Mussels: Mussels Gratin
Source of Recipe
From "The Gourmet Cookbook"
List of Ingredients
- 4 pounds mussels, preferably cultivated, scrubbed well and beards removed
- 2 pounds plum tomatoes, halved lengthwise, seeded, and each half cut into sixths
- 1/2 cup chopped fresh basil
- 1/2 cup crème fraîche
- 1/2 cup finely grated Parmigiano-Reggiano
- 2 large cloves garlic, 1 minced, 1 halved
- 1/2 tsp salt
- 1/4 tsp freshly ground black pepper
- 15 (1/3-inch-thick) baguette slices
- 2 Tbsp extra-virgin olive oil
Instructions
- Put a rack in the middle of the oven and preheat to 450° F. Oil a 13- x 9-inch or other shallow 3-quart baking dish.

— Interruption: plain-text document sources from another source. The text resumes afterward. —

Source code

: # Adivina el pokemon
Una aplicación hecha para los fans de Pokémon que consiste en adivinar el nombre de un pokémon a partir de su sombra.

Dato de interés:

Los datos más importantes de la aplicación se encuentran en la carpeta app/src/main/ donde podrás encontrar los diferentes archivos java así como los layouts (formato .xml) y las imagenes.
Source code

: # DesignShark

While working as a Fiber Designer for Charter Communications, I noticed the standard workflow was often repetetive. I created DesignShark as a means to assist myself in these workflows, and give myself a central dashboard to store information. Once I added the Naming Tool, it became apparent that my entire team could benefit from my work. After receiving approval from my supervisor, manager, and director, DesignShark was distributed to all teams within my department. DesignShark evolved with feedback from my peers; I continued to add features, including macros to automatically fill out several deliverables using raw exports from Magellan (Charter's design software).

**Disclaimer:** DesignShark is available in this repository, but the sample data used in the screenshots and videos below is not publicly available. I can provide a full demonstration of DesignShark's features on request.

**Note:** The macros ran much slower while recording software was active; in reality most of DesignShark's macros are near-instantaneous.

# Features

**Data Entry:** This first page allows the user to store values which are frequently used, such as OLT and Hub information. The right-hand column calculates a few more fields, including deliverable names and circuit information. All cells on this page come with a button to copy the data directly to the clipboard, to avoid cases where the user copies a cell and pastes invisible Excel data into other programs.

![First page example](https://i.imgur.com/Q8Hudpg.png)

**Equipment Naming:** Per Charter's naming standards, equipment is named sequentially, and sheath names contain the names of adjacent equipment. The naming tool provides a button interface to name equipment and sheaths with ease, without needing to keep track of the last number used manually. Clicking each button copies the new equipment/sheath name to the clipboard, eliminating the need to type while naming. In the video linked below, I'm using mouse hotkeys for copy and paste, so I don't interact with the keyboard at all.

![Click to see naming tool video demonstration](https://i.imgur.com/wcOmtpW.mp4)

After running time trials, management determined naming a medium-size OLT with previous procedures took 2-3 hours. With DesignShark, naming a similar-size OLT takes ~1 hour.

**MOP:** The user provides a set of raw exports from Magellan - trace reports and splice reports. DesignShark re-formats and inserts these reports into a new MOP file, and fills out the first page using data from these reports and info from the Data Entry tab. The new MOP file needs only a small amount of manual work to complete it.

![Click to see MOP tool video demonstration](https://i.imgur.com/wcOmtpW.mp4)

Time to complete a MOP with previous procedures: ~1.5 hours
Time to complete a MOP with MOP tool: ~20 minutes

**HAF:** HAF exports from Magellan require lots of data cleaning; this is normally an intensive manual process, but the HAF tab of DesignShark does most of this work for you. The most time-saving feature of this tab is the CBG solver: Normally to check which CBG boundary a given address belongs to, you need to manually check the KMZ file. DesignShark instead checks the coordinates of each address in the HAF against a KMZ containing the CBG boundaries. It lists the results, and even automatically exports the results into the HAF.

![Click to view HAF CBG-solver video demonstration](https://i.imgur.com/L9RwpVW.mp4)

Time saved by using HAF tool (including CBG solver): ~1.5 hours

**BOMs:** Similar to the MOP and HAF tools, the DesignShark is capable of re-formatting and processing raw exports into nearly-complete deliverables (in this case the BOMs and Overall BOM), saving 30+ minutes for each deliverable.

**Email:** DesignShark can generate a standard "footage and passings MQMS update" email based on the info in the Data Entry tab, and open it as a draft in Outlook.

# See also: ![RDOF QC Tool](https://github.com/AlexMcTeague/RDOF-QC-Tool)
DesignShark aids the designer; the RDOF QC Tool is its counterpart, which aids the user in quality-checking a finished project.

- Bring 1 cup water to a boil in a 4- to 6-quart pot. Add mussels, cover, and cook over moderately high heat until they just open wide, checking frequently after 3 minutes, and transferring them to a large bowl. Discard any mussels that remain closed after 6 minutes. Shuck mussels, discarding shells.
- Toss together mussels, tomatoes, basil, crème fraîche, cheese, minced garlic, salt and pepper in bowl, then transfer to baking dish. Rub one side of each slice of bread with halved garlic and arrange bread, garlic side up, over mussels; discard garlic. Brush bread with oil. Bake until bread is golden brown, about 15 minutes. Serve mussels spooned over garlic toasts.